A) Hello, my name is undefined
B) Hello, my name is person
C) Hello, my name is Bob
D) A runtime error is thrown

Q4. You need a variable that holds a list of five city names and will be changed by adding new cities later. Which declaration is most appropriate, and which method would you use to add a city?

A1. B — == performs loose equality (coerces types before comparing, so "5" == 5 is true), while === requires both value and type to match ("5" === 5 is false).
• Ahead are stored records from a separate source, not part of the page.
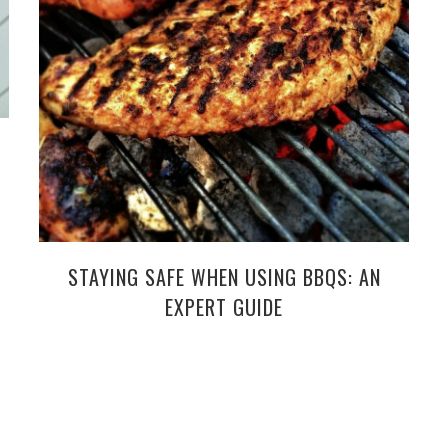
STAYING SAFE WHEN USING BBQS: AN
EXPERT GUIDE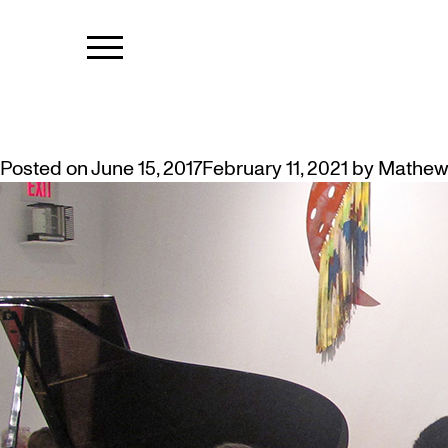
TAG:
ELDER
COYOTE SCHOOL – THE STORY B
Posted on
June 15, 2017
February 11, 2021
by
Mathew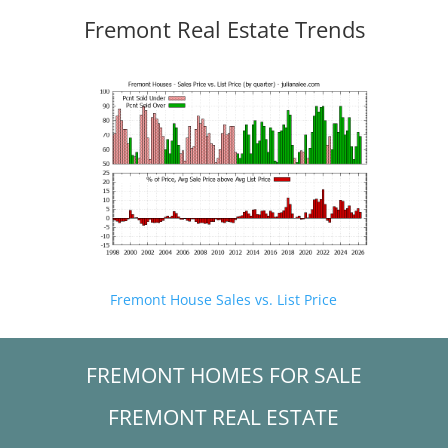
Fremont Real Estate Trends
Fremont House Sales vs. List Price
FREMONT HOMES FOR SALE
FREMONT REAL ESTATE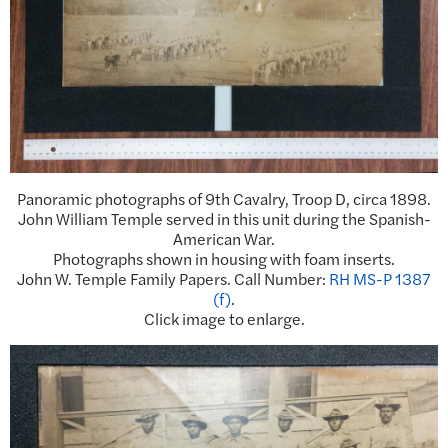
Panoramic photographs of 9th Cavalry, Troop D, circa 1898.
John William
Temple
served in this unit during the Spanish-
American War.
Photographs shown in housing with foam inserts.
John W. Temple Family Papers. Call Number:
RH MS-P 1387
(f)
.
Click image to enlarge.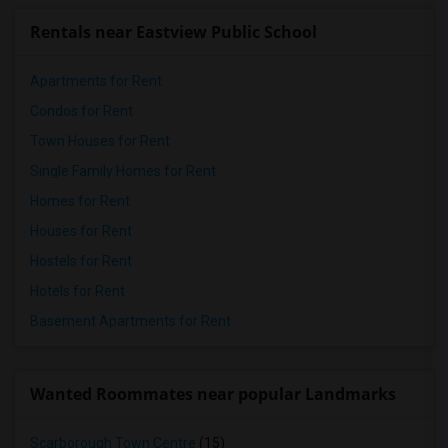
Rentals near Eastview Public School
Apartments for Rent
Condos for Rent
Town Houses for Rent
Single Family Homes for Rent
Homes for Rent
Houses for Rent
Hostels for Rent
Hotels for Rent
Basement Apartments for Rent
Wanted Roommates near popular Landmarks
Scarborough Town Centre
(15)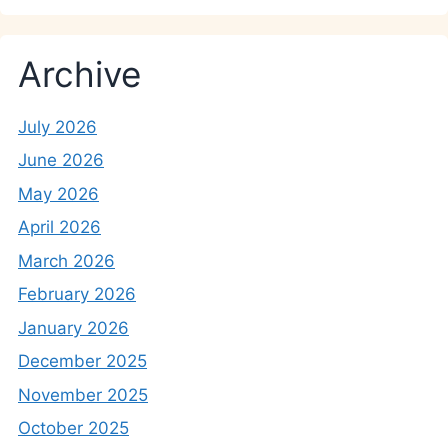
Archive
July 2026
June 2026
May 2026
April 2026
March 2026
February 2026
January 2026
December 2025
November 2025
October 2025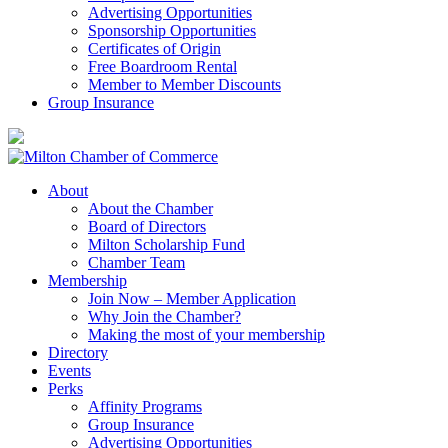
Advertising Opportunities
Sponsorship Opportunities
Certificates of Origin
Free Boardroom Rental
Member to Member Discounts
Group Insurance
About
About the Chamber
Board of Directors
Milton Scholarship Fund
Chamber Team
Membership
Join Now – Member Application
Why Join the Chamber?
Making the most of your membership
Directory
Events
Perks
Affinity Programs
Group Insurance
Advertising Opportunities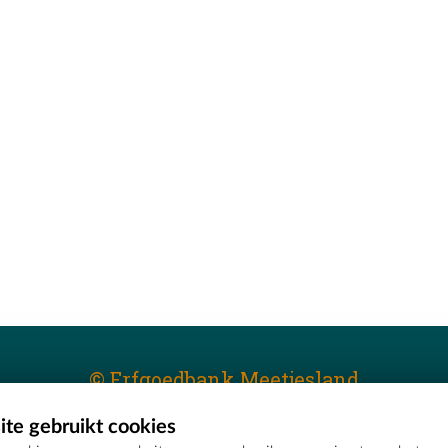
© Erfgoedbank Meetjesland
te gebruikt cookies
T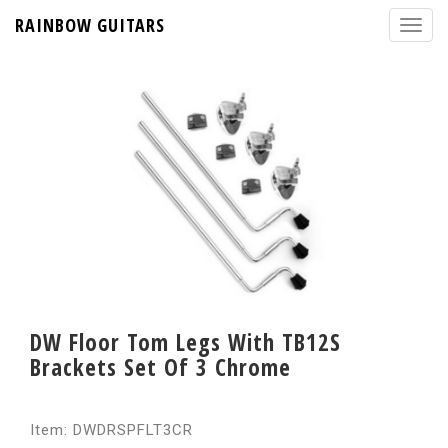
RAINBOW GUITARS
DW Floor Tom Legs With TB12S
Brackets Set Of 3 Chrome
Item: DWDRSPFLT3CR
A2. B — Starting at 10, += 5 gives 15, then -= 3 gives 12.

A3. C — this.name inside the method refers to person.name, which is "Bob", producing Hello, my name is Bob.

A4. Use let cities = ["Delhi", "Mumbai", "Chennai", "Kolkata", "Bangalore"];let because the array will be mutated. Use cities.push("Hyderabad") to add a new city to the end.

🪞 Recap

  • JavaScript variables are declared with var, let, or const, and can hold strings, numbers, booleans, arrays, or objects.
  • Arithmetic, assignment, comparison, and logical operators let you compute, update, and evaluate values.
  • if/else if/else and switch control which block of code executes based on conditions.
  • for, while, and do...while loops repeat code blocks a controlled number of times.
  • Functions — declared, expressed, or arrow-style — are reusable named blocks that accept parameters and return values.
  • Arrays and objects are JavaScript's primary structures for grouping related data, with arrays using numeric indexes and objects using named keys.